O juiz Ronnie Frank Torres Stone, da 1ª Vara da Fazenda Pública de Manaus, decidiu que o Estado do Amazonas não pode negar aposentadoria a antigo serventuário do Judiciário sob o argumento de ausência de documentos funcionais — especialmente quando o próprio Poder Público tinha o dever legal de preservar tais registros e garantir sua integridade ao longo do tempo.
A sentença, que julgou procedente a ação e concedeu tutela antecipada, determinou que a Amazonprev implemente imediatamente os proventos integrais de aposentadoria do requerente, baseados no enquadramento correspondente ao cargo para o qual ingressou por concurso no início da década de 1970. Os valores serão devidos retroativamente, observada a prescrição quinquenal.
Fenômeno jurídico: o dever estatal de guarda documental e a impossibilidade de prejudicar o servidor por falha administrativa
O ponto central da decisão reside na afirmação de que a Administração Pública — no caso, o Tribunal de Justiça do Amazonas — sempre teve o dever de manter, preservar e arquivar integralmente os documentos funcionais relacionados ao ingresso, movimentações e tempo de serviço dos serventuários admitidos no regime pré-Constituição de 1988.
Ao enfrentar a alegação da Amazonprev de que “não havia documentos sobre fatos de 50 anos atrás”, o juiz foi categórico: O extravio de documentos não pode ser utilizado para negar direito previdenciário, pois cabe ao Estado assumir as consequências de sua própria falha administrativa.
Segundo a sentença, a ausência de registros não significa inexistência de vínculo, mas sim descumprimento da obrigação estatal de conservar informações essenciais sobre seus servidores — obrigação essa que não pode ser transferida ao cidadão.

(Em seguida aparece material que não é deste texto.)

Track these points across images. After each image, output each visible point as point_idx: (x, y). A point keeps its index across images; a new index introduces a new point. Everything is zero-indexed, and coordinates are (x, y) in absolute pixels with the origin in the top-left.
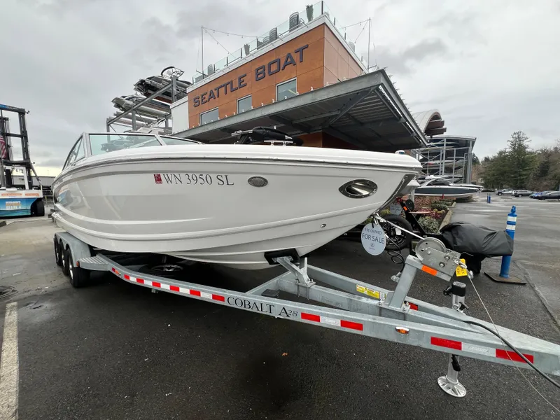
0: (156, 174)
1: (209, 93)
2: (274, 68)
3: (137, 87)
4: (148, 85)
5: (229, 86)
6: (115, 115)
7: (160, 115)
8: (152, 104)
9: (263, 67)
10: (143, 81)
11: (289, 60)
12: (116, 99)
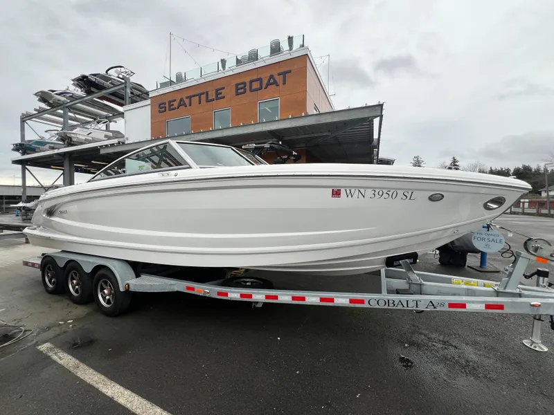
0: (336, 189)
1: (178, 101)
2: (256, 85)
3: (76, 82)
4: (91, 82)
5: (203, 97)
6: (36, 110)
7: (101, 116)
8: (93, 104)
9: (244, 83)
10: (84, 77)
11: (272, 81)
12: (42, 92)
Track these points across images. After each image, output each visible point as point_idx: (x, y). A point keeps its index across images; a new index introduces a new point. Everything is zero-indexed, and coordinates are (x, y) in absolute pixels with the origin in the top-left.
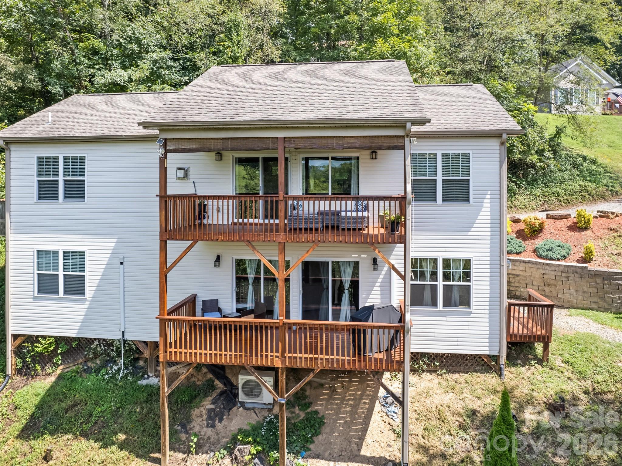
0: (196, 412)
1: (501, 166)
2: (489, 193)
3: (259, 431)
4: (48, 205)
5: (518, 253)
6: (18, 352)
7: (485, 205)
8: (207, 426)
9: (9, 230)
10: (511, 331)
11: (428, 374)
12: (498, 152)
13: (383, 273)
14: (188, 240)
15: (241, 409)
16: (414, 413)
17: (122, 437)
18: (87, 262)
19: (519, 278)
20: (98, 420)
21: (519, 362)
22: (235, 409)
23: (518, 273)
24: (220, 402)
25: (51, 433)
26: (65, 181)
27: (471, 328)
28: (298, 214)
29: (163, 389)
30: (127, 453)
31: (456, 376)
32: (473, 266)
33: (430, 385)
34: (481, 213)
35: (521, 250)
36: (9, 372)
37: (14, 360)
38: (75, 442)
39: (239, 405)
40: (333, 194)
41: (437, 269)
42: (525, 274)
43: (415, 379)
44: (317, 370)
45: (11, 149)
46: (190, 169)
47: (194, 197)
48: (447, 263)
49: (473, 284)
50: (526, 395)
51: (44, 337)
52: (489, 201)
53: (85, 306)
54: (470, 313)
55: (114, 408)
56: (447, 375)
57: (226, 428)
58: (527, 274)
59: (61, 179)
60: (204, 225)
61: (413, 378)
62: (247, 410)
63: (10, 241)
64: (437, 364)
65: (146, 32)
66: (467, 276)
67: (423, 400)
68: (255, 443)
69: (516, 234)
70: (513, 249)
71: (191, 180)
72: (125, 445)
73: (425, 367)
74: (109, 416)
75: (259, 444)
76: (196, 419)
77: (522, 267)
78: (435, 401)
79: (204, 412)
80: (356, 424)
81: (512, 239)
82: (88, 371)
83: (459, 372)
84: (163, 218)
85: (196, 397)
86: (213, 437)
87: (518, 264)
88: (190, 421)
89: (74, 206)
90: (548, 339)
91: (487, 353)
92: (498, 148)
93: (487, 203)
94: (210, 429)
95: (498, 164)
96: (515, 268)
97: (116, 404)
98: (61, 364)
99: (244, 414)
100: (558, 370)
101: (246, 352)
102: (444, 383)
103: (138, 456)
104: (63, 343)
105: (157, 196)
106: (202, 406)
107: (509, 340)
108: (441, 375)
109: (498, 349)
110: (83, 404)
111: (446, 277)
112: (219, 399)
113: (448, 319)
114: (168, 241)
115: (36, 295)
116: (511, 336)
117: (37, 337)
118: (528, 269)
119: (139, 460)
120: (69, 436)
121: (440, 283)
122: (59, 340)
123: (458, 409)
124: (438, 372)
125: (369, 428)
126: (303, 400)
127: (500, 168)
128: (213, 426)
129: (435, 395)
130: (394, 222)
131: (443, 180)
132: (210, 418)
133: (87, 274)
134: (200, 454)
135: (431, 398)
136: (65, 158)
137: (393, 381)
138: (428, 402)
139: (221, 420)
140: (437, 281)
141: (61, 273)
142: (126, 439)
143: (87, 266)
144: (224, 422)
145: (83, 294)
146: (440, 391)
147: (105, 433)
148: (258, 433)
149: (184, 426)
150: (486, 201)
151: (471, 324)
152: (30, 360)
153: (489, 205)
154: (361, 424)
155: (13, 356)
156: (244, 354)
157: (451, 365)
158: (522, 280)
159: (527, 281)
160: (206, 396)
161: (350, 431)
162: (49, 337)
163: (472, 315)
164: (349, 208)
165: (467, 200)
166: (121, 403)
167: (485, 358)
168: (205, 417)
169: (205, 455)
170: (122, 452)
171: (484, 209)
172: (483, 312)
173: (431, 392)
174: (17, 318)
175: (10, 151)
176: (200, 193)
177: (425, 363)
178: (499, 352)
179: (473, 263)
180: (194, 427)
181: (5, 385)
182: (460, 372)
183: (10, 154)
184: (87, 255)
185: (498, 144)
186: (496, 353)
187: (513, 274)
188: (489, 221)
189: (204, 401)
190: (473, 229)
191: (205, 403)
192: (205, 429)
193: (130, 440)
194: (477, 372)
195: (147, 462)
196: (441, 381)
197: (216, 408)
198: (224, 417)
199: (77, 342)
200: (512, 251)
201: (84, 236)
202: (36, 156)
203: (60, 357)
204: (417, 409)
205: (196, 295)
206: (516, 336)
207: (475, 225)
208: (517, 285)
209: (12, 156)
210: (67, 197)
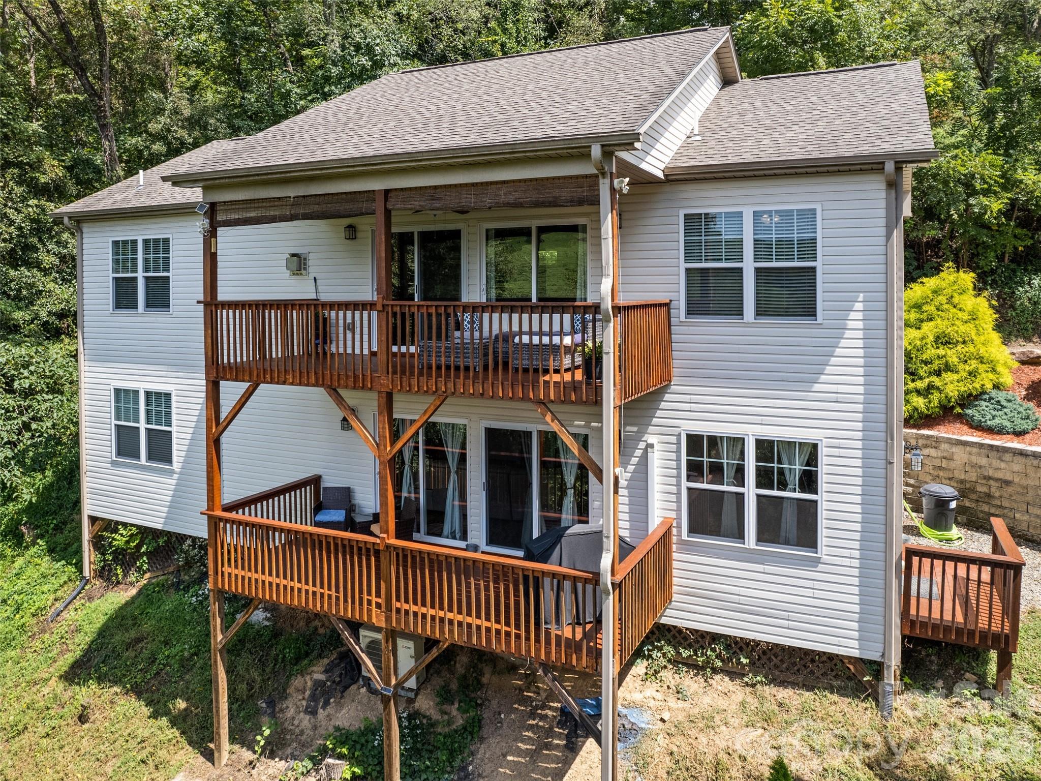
0: (297, 682)
1: (889, 236)
2: (861, 299)
3: (371, 737)
4: (125, 317)
5: (1019, 434)
6: (98, 543)
7: (851, 324)
8: (306, 712)
9: (82, 356)
10: (913, 611)
11: (727, 679)
12: (883, 204)
13: (634, 460)
14: (244, 381)
15: (363, 690)
16: (668, 758)
17: (181, 704)
18: (174, 411)
19: (1010, 489)
20: (162, 670)
21: (940, 684)
22: (353, 688)
23: (1008, 477)
24: (337, 672)
25: (100, 680)
26: (147, 278)
27: (818, 593)
28: (462, 337)
29: (215, 636)
30: (177, 733)
31: (784, 694)
32: (823, 460)
33: (722, 703)
34: (843, 343)
35: (1025, 425)
36: (86, 573)
37: (93, 556)
38: (122, 701)
39: (361, 682)
40: (540, 299)
41: (743, 460)
42: (1024, 482)
43: (696, 685)
44: (444, 643)
45: (85, 230)
46: (311, 256)
47: (315, 305)
48: (765, 448)
49: (824, 498)
50: (932, 767)
51: (125, 525)
52: (860, 315)
53: (172, 482)
54: (818, 561)
55: (186, 654)
56: (766, 688)
57: (331, 720)
58: (1030, 482)
59: (140, 275)
60: (332, 355)
61: (691, 683)
62: (372, 693)
63: (83, 372)
64: (744, 661)
65: (381, 33)
66: (809, 481)
67: (693, 733)
68: (351, 759)
69: (1027, 390)
70: (1007, 424)
71: (312, 276)
72: (180, 721)
73: (719, 664)
74: (176, 666)
75: (359, 763)
76: (295, 695)
77: (1018, 465)
78: (717, 742)
79: (309, 684)
80: (548, 758)
81: (1009, 401)
82: (176, 586)
83: (794, 685)
84: (209, 340)
85: (307, 654)
86: (309, 731)
87: (1008, 457)
88: (284, 696)
89: (157, 318)
90: (1007, 643)
91: (856, 653)
92: (883, 195)
93: (855, 321)
94: (308, 717)
95: (883, 231)
96: (1003, 465)
97: (190, 648)
98: (148, 569)
99: (365, 700)
100: (1033, 722)
101: (337, 591)
102: (753, 703)
103: (190, 743)
104: (150, 537)
105: (198, 302)
106: (310, 674)
107: (907, 632)
108: (753, 686)
109: (880, 647)
110: (150, 639)
111: (764, 478)
112: (338, 665)
113: (768, 568)
114: (222, 383)
115: (114, 458)
116: (913, 623)
117: (117, 523)
118: (1031, 472)
119: (191, 749)
120: (116, 689)
121: (751, 491)
122: (145, 533)
123: (760, 768)
124: (746, 679)
125: (570, 771)
126: (472, 692)
127: (887, 241)
128: (314, 713)
129: (724, 728)
130: (591, 358)
131: (758, 271)
132: (313, 698)
133: (174, 429)
134: (277, 759)
135: (712, 733)
136: (146, 242)
137: (648, 683)
138: (703, 739)
139: (326, 704)
140: (743, 486)
141: (142, 425)
142: (185, 709)
143: (174, 417)
144: (329, 710)
145: (169, 460)
146: (737, 721)
147: (163, 694)
148: (367, 741)
149: (271, 703)
150: (853, 315)
151: (818, 585)
152: (111, 558)
153: (860, 325)
154: (557, 760)
155: (92, 549)
156: (334, 594)
157: (776, 666)
158: (1018, 493)
159: (1029, 498)
160: (320, 656)
161: (533, 771)
162: (132, 525)
163: (821, 567)
164: (556, 328)
165: (811, 312)
166: (197, 647)
167: (850, 663)
168: (308, 693)
169: (283, 762)
170: (172, 731)
171: (848, 334)
172: (847, 562)
173: (717, 719)
174: (95, 492)
175: (82, 233)
176: (325, 297)
177: (719, 656)
178: (883, 655)
179: (823, 452)
180: (287, 707)
181: (80, 592)
182: (798, 684)
183: (82, 238)
184: (174, 399)
185: (883, 186)
186: (875, 656)
187: (997, 480)
188: (861, 361)
189: (314, 665)
190: (823, 378)
191: (315, 669)
192: (302, 715)
193: (191, 712)
194: (832, 693)
195: (198, 755)
196: (750, 699)
197: (327, 680)
198: (332, 700)
199: (166, 538)
200: (1004, 427)
201: (170, 368)
202: (111, 240)
203: (145, 558)
204: (675, 749)
205: (320, 477)
206: (924, 625)
207: (828, 369)
208: (1006, 504)
209: (85, 241)
210: (149, 305)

O regime híbrido dos antigos serventuários e o vínculo estatutário preservado pela Constituição
O juiz dedicou extensa fundamentação para reconstituir o contexto histórico da organização judiciária do Amazonas nas décadas anteriores à Constituição de 1988, esclarecendo que as atividades judiciais e extrajudiciais eram exercidas de forma híbrida; o ingresso ocorria mediante concurso público para o cargo de “Escrivão Judicial e Anexos”; esses cargos abrangiam função judicial (escrivania) e atividades anexas como tabelionato e registro civil, tudo sob a denominação de serventuário; a legislação estadual da época (Leis nº 181/1964 e nº 1.503/1981) tratava essas atividades como cargos públicos, com vitaliciedade, promoções e direitos estatutários.
Assim, ainda que a Constituição de 1988 tenha separado os serviços judiciais e extrajudiciais e privatizado o notariado (art. 236), o magistrado destacou que os serventuários antigos tiveram seus direitos preservados pelo art. 31 do ADCT, que assegura respeito às situações constituídas antes da nova ordem constitucional.
A improcedência da tese da Amazonprev
Na contestação, a Amazonprev argumentou que o requerente não teria direito à aposentadoria porque seria apenas “serventuário”, sem vínculo efetivo, sem cargo público e sem integração ao Regime Próprio de Previdência do Estado.
A sentença rejeitou integralmente essa tese, afirmando que o requerente ingressou em cargo de natureza estatutária, com base legal expressa; o vínculo era funcional e público, não uma delegação privada; a ausência de registros previdenciários na Amazonprev é explicável, pois o Judiciário só migrou para a autarquia a partir de 2019; até então, cabia ao TJAM controlar e arquivar toda documentação funcional.
Reconhecimento do direito e concessão de tutela
Com base na trajetória funcional demonstrada nos autos e no histórico legislativo, o juiz concluiu pela existência de vínculo estatutário pleno e reconheceu o direito à aposentadoria com proventos integrais, fixando o valor conforme o enquadramento previsto na legislação de cargos e salários vigente.
A tutela antecipatória foi concedida em razão do caráter alimentar da verba; da plausibilidade jurídica plena do pedido; e da necessidade de evitar prejuízo irreversível. A sentença determinou implementação imediata da aposentadoria pela Amazonprev; pagamento das parcelas retroativas, com correção pelo IPCA-E (Tema 810/STF) e juros conforme Portaria 1.855/2016-TJAM; custas a cargo do Estado (com isenção legal); honorários definidos na fase de liquidação. O processo segue agora para cumprimento de sentença.